- GIVEN EXERCISE
Continue the family cooking blog text, starting right after its last sentence.

- READING TEXT
------------------------------------

Thursday, November 20, 2008


We are so blessed to have good friends coming to stay with us for Thanksgiving this year. Two couples from CA are coming, and I am about to burst I am so excited to see them! I have been busy planning food for while they are here, and I think I have a menu finalized for the big day.

We don't usually eat much meat and dairy, but hey, it's Thanksgiving! We're going all out :)

Honey and Rosemary Brined Turkey with Herb Riesling Gravy
(click on the link below the picture that says "play now" to see the video. I'm all about the video. I don't think I've made a turkey before on my own. The video makes it seem do-able!)

For the vegetarian main dish:
Mushroom, Cheese and Vegetable Strudel
It's from my Vegetarian Times mag, but they don't have the recipe on their website. HOWEVER, I found this awesome blog post where someone has the recipe, and step by step pictures on how to make it
Also, this has less than 300 calories per serving!

Artichoke, Sausage, and Parmesan Cheese Stuffing
A recipe from my beloved :) (read the reviews for extra tips) I might break the recipe in half, and use imitation italian sausage in half of it to keep it vegetarian.

Let me know if anyone wants any of these recipes.....
My Mom's Garlic Parmesan Mashed Potatoes

Double Cranberry Chutney
(from the newest issue of Vegetarian Times)

Pecan Pie with Whole Wheat Pastry Crust
Pumpkin Pie with Whole Wheat Pastry Crust
I'm going to TRY, if I have time, to make some homemade Vanilla Ice Cream in
my ice cream maker.

I was going to make a healthy Green Bean side dish, but it got vetoed in favor of that
Green Bean Casserole that everyone has had at least once in their life. Rob's plan is to ask our friend Mike (who is famous for making it) to make it while they are here, and he wants to record a video of Mike calling to ask his mom for the recipe. It's a guy thing. ;)

I'm also going to do something fresh and crisp to go along with all of this, like a salad, or some nice crisp Asparagus.

You'll notice that I went for a really traditional menu this year! I think as my kids get's older, I am starting to appreciate tradition more. And all of these things are things we love, and really we look forward to that pie each year, and those mashed potatoes, and we are sad when they are not there. So it's once a year, but if will build fond memories, and make my kid's want to come home for Thanksgiving when they get older, then hey - who am I to argue with tradition? :)

Plus I get to use our Christmas party to do all the interesting appetizers etc that I want to do this season. So now on to plan the menu for that.....yum!! Bring on the holidays!!

Culinary School visit

I've had a busy week! Isaac has had a bad cough that he can't seem to shake. Analise woke up with a mild one this AM. I've had to pray for extra patience with two cranky sick kiddos. I'm also sooo ready to get out of the house. I was really sad to miss my beloved MOPS group this morning.

------------------------------------

- STORED DATA
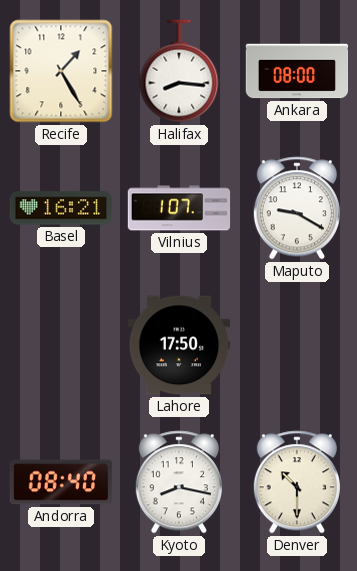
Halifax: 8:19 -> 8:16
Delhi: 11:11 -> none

------------------------------------

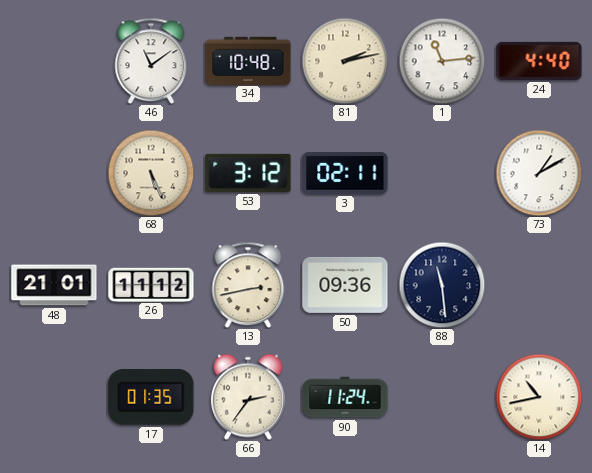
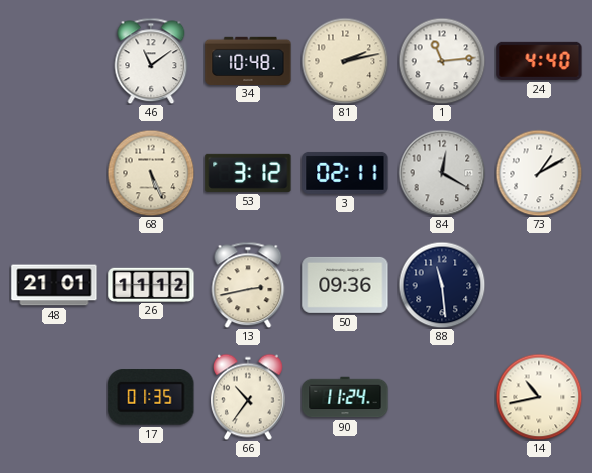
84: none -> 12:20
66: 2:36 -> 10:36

------------------------------------

- EXERCISE RESULT
I did however still get to go observe the Culinary School of the Rockies Chef Track class on Tuesday night! (Thank you hubby) Wow, that was an adventure! It was fun, interesting, busy, intense, and eye-opening. I really felt like I was in a Chef's kitchen for the night. There were two Chef's teaching the class, and I didn't count, but I think about 16 students. The class is 15 weeks long and meets Monday, Tuesday, and Wednesdays from 5-10pm (really more like 11pm). There was maybe 45-60 minutes of teaching in the classroom and in the kitchen. Then they are broken up into two teams, given the menu for the night and a time to have it done by. It felt a little bit like Iron Chef America (is that the right show? I saw it in on a hotel TV once....two teams competing to get a menu done at a certain time) At first it was awkward because I wanted to ask questions, or ask them about the process, but everyone was racing and juggling so many things, I also didn't want to get in their way. Eventually people starting to grab me to help with things, and I had a blast. I was able to talk with people about why they chose the class, and what they hoped to do with their knowledge when they get out. I opened about 10 West Coast Oysters (I think my hand still hurts:) chopped, peeled, helped with presentation. Then about 10pm we sat down and ate!

I had NO idea Lobster bisque was so labor intensive. My guess is you'd want about 5 hours to do this right. We had about 3 1/2. Neither teams bisque was perfect, but nobody was complaining much when we ate it either :). Here is the menu for the evening.....

Lobster Bisque
Pan Seared Striped Bass with Lemon Beurre Blanc
Sauteed Spinich
Rice Pilaf
Chocolate Mousse
Poach and pears and make Pate Sucree for next nights class
Make Fish Stock for next nights class
I am so glad I went. I think it's hard on paper to really know what something is going to be like. I think if I did decide to enroll in the Chef Track program I would go into it with my eyes open, knowing what to both expect within the class, and how tired I would be outside of the class, and how that will affect me as a mom. It did make me realize that though I am passionate about food in general, I'm not just only passionate about getting a meal on the table. I am very interested in where the food came from, how it was grown, and how healthy it is for the people I am serving it to. That makes me think it's worth me at least checking out the Colorado Farm to Table school next Fall when it starts up again, to see if that might be a better fit. When I start thinking about Farm to Table stuff, I get crazy passionate about the food, the farmers, and people I am serving it to. So maybe my heart lies there....we shall see. :)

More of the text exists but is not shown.